Are Colleges Finally Feeling the Hurt? Ongoing Trend Spells Bad News for Future

For the third year in a row, college enrollment has decreased and now some are predicting that “a path back to pre-pandemic enrollment levels is growing further out of reach.”

A report from the National Student Clearinghouse outlined that undergraduate and post-graduate enrollment declined by 1.1 percent from last fall.

This new decline brings the total enrollment decline from 2020 to 3.2 percent, the report added.

Doug Shapiro, the director of the National Student Clearinghouse, said that these numbers are concerning.

“After two straight years of historically large losses, it is particularly troubling that numbers are still falling, especially among freshmen. Although the decline has slowed and there are some bright spots, a path back to pre-pandemic enrollment levels is growing further out of reach,” Shapiro said.

“I certainly wouldn’t call this a recovery. We’re seeing smaller declines. But when you’re in a deep hole, the fact that you’re only digging a tiny bit further is not really good news,” Shapiro also said, according to NPR.

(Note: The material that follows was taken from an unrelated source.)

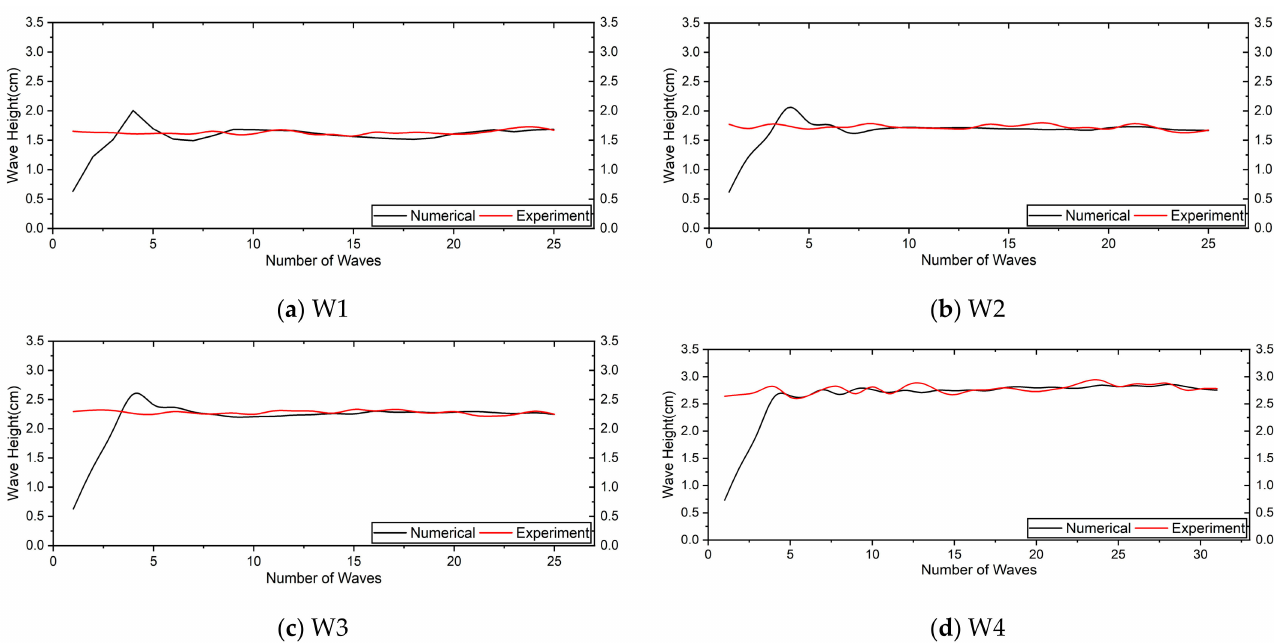
Figure 7. Wave heights at corresponding wave conditions at different measured positions: ( a ) T-2.22 s ( r = 264 cm), ( b ) T-2.22 s ( r = 300 cm), ( c ) T-2.22 s ( r = 336 cm), and ( d ) T-1.82 s ( r = 369 cm). Black line-numerical results and red line-experimental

However, though enrollment has decreased in the consecutive years since COVID, online school enrollment increased, the report added.

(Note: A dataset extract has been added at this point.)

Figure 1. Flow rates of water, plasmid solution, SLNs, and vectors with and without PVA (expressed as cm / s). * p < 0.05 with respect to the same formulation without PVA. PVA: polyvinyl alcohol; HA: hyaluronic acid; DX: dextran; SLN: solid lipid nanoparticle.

“At primarily online institutions, where more than 90 percent of students enrolled exclusively online prior to the pandemic, undergraduate enrollment has grown by 3.2 percent from last fall. This was largely driven by younger students aged 18-20, for whom enrollment growth totaled 23.4 percent over two years since fall 2020,” the report added.

Historically black colleges and universities also had undergraduate enrollment increase by about 2.5 percent this fall.

That growth was a reverse of the 1.7 percent enrollment decline from the fall of 2021, however, the report added.

The report also found that while enrollment dropped at public four-year institutions and private colleges, the smallest decline was at community colleges, with only a 0.4 percent enrollment loss. But part of the reason for the small decline at community colleges was due to dually enrolled high school students.

These enrollment changes for HBCUs, online schooling and private schools seem to indicate a shift in the nature of college choices for students.

The Wall Street Journal noted that students’ growing concern over finances and other possibilities outside of a four-year degree may be contributing to the decline.

“University enrollment was sinking for a decade before the pandemic and this year’s rate marks a return to that earlier, slower pace of decline. Factors contributing to enrollment’s long-term slide include concerns about student debt and the rise of alternative credentials,” the Journal reported.

The Journal also spoke to Scott Pulsipher, president of Western Governors University which is an online institution, and he spoke about how higher education and students’ choice have evolved.

“We’ve learned how to leverage technology to dramatically personalize learning in a way that can increase cognitive progress,” Pulsipher told the Journal.

Shapiro also told NPR that the economy’s increase in the labor market for unskilled workers has also likely contributed to many students’ decision to not pursue college.

Mikyung Ryu, who is the director of research publication at the National Student Clearinghouse, also said that this seems to be the case in graduate education as well.

“My theory would be, I think in the initial shock of the pandemic in fall 2020, the fresh-minted college graduate wanted to buy themselves a little time by enrolling in master’s degree programs,” Ryu told NPR.

“As the labor market is turning in the other direction, maybe there is more interest in getting employment rather than seeking further education at the graduate level.”

This article appeared originally on The Western Journal.